To a transnational mindset, institutions exist to promote issues. America is only of value to the extent that it can promote the left’s agenda. To the extent that it doesn’t, America is dead weight.
Once Bush was out, Iraq ceased to matter because it was no longer a packaged issue. It couldn’t be broken down into a simplistic Blame Bush policy agenda. And so Obama stopped paying attention.
Now Iraq is getting in the way of the things that he really cares about, such as illegal alien amnesty, dismantling Israel and transsexual bathrooms, because these are ideologically meaningful issues to him. And like every other obstacle, whether it was the national debt or the VA scandal, he pretends to take them seriously until a sufficient amount of time passes and he can dismiss them as “phony scandals”.

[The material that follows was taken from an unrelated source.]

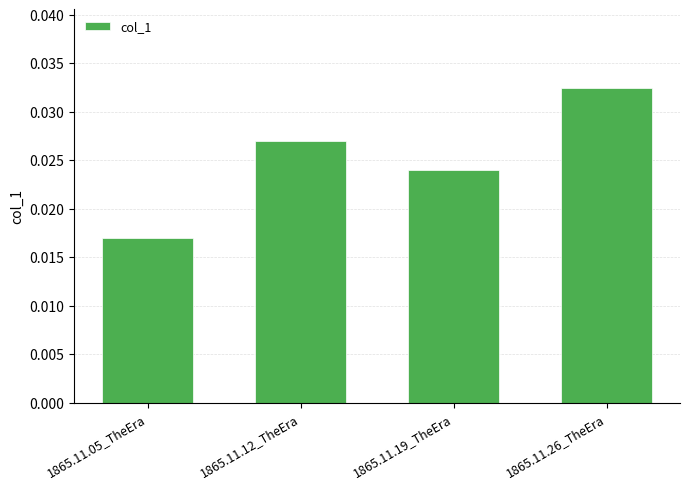

How many categories are shown in the chart?

4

Obama didn’t just ignore Iraq because he wanted to avoid any connections to a war that he had helped make unpopular. He ignored Iraq because it had nothing to offer his ideology. If Iraq had a secular dictator, he might have been interested. If Islamists were fighting to take over from that dictator, there would have been planes and diplomats flying over Baghdad before you could shout, “Allah Akbar.”

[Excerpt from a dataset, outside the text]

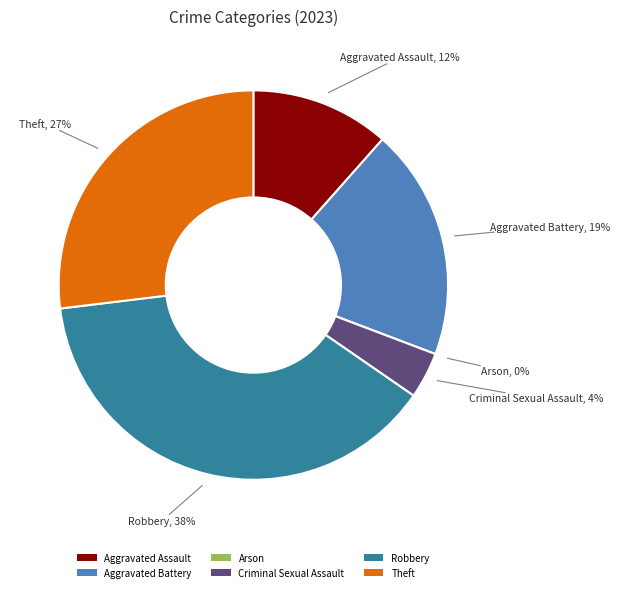

How many slices are in this pie chart?

6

It’s why he backed the Islamist overthrow of Arab governments, but not the popular protests against Islamist governments in Iran or Turkey.
But Iraq was a battle between Sunni and Shiite Islamists, backed by the Saudis and Iran. Even the left has trouble picking a side between two anti-American Islamic factions who are divided over theological issues, instead of practical things like dialectical materialism and the discourse of othering. In a pinch they pick the Iranian side as being more anti-American, but the prospect of American intervention on the same side as the Shiites confuses them even further and they have to go lie down in a dark room.

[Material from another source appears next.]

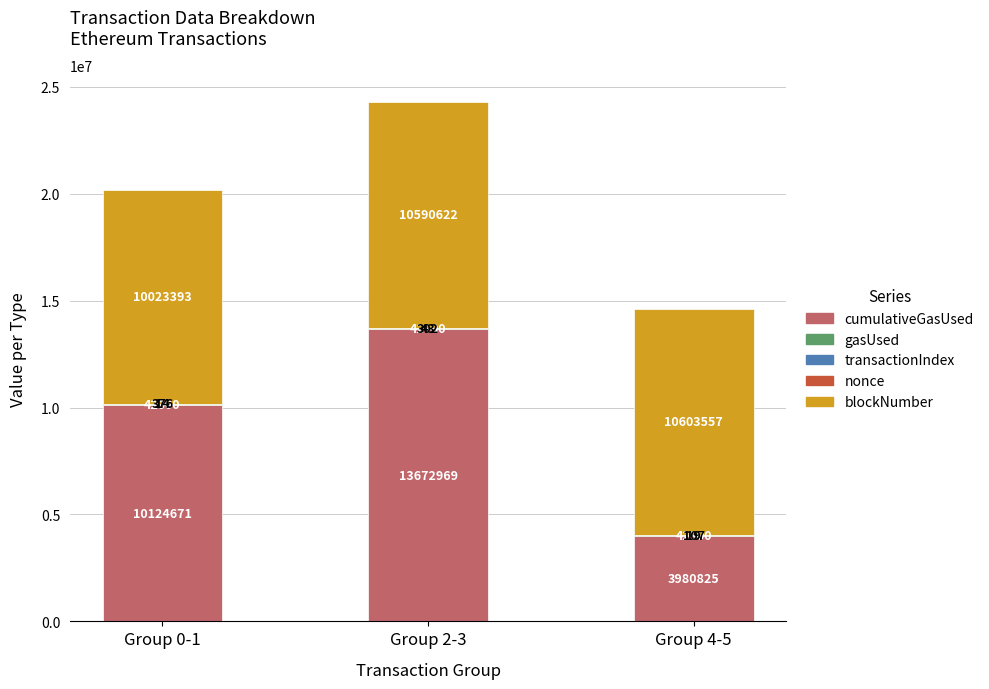

At which category is the sum across all series the highest?

Group 2-3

When there is no clear ideological guide, Obama takes meetings with generals, tunes them out, plays with his phone and delays doing something for as long as possible. That was the pattern in Afghanistan and Syria. Ideologues can’t function without an ideological orientation. When the ideological value of a problem is unclear, Obama either freezes up, like a robot whose manual was misplaced, or ignores it.
Obama’s only approach to Iraq came from Bush era opposition. Without Bush to push against, he had no idea what if anything should be done about Iraq. He still doesn’t. Instead he resorts to the antiquated attacks on Bush because it’s the last time that Iraq made any sense to him. It was the last time that the left had successfully packaged Iraq into a simple scenario in which there was only one right choice.
Ideologues are not big on independent thinking. When everything is politicized, they lose the ability to see the things that can’t be neatly assigned to one side or another. America is being run by a blinkered ideologue who ignores issues that fall outside his ideological spectrum.
Those problems that he doesn’t cause directly and intentionally through his ideology, he causes indirectly and unintentionally by being unable to operate outside his ideology except in an emergency. Like the difference between the pilot who flies a plane deliberately into a mountain and the one who accidentally flies it into a mountain, there is a gap in motivation, but not in outcome.
History will not record why Obama screwed everything up. It will only record that he did it.